On Thu, Sep 01, 2011 at 01:05:31PM +0800, Zhi Yong Wu wrote:
> On Wed, Aug 31, 2011 at 08:18:19AM +0100, Stefan Hajnoczi wrote:
> >On Tue, Aug 30, 2011 at 2:46 PM, Adam Litke <agl(a)us.ibm.com> wrote:
> >> On Tue, Aug 30, 2011 at 09:53:33AM +0100, Stefan Hajnoczi wrote:
> >>> I/O throttling can be applied independently to each -drive attached to
> >>> a guest and supports throughput/iops limits. For more information on
> >>> this QEMU feature and a comparison with blkio-controller, see Ryan
> >>> Harper's KVM Forum 2011 presentation:
> >>
> >>>
http://www.linux-kvm.org/wiki/images/7/72/2011-forum-keep-a-limit-on-it-i...
> >>
> >> From the presentation, it seems that both the cgroups method the the qemu
method
> >> offer comparable control (assuming a block device) so it might possible to
apply
> >> either method from the same API in a transparent manner. Am I correct or
are we
> >> suggesting that the Qemu throttling approach should always be used for
Qemu
> >> domains?
> >
> >QEMU I/O throttling does not provide a proportional share mechanism.
> >So you cannot assign weights to VMs and let them receive a fraction of
> >the available disk time. That is only supported by cgroups
> >blkio-controller because it requires a global view which QEMU does not
> >have.
> >
> >So I think the two are complementary:
> >
> >If proportional share should be used on a host block device, use
> >cgroups blkio-controller.
> >Otherwise use QEMU I/O throttling.
> Stefan,
>
> Do you agree with introducing one new libvirt command blkiothrottle now?

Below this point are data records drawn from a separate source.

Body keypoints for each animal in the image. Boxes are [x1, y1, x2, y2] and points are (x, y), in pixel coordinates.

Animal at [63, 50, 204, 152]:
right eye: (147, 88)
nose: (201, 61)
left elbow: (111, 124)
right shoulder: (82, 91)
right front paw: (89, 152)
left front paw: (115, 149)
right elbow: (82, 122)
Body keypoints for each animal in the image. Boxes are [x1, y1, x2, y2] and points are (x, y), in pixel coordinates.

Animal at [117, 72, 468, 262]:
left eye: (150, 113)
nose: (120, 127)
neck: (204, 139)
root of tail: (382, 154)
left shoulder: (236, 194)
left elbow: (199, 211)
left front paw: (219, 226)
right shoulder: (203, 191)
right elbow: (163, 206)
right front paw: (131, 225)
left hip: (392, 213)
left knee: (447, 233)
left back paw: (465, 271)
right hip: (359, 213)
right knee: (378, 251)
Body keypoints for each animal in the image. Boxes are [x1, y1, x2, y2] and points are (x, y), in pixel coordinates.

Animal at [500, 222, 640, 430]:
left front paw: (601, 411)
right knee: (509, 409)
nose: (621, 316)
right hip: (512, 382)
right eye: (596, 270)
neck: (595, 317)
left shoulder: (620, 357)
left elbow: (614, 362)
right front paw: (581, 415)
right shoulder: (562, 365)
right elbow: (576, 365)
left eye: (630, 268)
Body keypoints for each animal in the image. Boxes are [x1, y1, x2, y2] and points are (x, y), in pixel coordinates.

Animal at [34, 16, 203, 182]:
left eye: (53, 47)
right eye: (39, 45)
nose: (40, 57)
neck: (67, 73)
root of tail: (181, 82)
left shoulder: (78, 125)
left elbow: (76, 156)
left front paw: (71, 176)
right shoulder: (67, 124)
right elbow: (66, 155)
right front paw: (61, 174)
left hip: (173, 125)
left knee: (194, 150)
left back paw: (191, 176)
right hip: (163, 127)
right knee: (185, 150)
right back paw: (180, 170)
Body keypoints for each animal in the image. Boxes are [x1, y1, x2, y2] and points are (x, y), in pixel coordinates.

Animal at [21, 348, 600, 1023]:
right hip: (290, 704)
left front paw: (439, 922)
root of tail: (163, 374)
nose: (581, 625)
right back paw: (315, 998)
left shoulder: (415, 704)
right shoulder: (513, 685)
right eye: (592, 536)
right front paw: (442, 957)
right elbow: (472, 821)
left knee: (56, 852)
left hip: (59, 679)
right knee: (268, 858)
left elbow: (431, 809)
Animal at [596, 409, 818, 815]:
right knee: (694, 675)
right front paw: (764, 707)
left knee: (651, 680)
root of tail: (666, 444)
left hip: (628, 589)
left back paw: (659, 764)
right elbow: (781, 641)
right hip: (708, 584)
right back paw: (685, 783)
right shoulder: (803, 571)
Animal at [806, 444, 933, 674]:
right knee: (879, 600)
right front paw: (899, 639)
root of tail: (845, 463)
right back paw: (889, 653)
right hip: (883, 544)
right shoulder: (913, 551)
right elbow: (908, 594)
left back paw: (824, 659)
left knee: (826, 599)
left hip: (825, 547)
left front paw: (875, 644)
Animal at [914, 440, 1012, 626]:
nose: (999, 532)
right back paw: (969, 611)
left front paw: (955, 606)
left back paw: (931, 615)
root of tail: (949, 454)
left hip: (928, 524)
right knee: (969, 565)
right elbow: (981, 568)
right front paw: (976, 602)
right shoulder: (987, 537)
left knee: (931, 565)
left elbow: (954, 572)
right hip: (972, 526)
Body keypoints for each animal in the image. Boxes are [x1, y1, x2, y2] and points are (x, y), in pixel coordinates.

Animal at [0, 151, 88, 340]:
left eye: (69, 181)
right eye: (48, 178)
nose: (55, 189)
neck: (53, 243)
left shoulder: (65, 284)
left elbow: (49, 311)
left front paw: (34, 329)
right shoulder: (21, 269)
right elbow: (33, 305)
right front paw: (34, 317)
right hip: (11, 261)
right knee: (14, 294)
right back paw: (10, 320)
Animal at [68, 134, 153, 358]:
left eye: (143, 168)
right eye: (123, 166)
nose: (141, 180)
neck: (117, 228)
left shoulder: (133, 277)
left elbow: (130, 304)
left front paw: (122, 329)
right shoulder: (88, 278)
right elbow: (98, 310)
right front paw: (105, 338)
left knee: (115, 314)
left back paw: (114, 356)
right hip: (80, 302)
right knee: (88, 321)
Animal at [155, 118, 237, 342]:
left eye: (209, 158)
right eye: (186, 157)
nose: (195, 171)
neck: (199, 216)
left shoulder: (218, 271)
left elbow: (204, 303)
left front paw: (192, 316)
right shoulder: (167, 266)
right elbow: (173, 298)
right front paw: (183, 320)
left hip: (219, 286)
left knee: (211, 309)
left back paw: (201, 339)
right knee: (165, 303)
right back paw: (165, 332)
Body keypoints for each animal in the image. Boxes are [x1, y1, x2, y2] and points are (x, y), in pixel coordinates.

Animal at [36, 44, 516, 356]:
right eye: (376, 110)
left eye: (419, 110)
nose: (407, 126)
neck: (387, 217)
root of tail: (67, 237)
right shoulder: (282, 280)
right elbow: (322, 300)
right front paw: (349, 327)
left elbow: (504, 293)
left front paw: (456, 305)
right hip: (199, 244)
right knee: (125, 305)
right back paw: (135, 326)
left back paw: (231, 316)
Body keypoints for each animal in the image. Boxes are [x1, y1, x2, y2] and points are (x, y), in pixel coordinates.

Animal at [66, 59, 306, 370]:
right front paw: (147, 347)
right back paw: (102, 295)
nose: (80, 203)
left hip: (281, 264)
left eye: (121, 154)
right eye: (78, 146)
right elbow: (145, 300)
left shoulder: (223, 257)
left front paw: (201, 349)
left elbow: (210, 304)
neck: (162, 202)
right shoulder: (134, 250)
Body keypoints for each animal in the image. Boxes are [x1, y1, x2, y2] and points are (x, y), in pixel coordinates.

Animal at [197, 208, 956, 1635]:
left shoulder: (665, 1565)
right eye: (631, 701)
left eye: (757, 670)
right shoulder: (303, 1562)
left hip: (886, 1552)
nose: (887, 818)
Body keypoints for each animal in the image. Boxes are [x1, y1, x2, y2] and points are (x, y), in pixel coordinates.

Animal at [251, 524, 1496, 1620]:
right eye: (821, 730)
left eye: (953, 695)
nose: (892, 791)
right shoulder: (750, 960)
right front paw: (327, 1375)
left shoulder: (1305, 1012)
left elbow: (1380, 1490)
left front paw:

> If so, i will work on the code draft to make it work.
No, I think that the blkiotune command should be extended to support
QEMU I/O throttling. This is not new functionality, we already have
cgroups blkio-controller support today. Therefore I think it makes
sense to keep a unified interface instead of adding a new command.
Agreed, the virDomainGetBlkioParameters/virDomainSetBlkioParameters
APIs, and blkio virsh command are intended to be a generic interface
for setting any block related tuning parameters, regardless of what
the underling implementation is. So any use of QEMU I/O throttling
features should be added to those APIs/commands.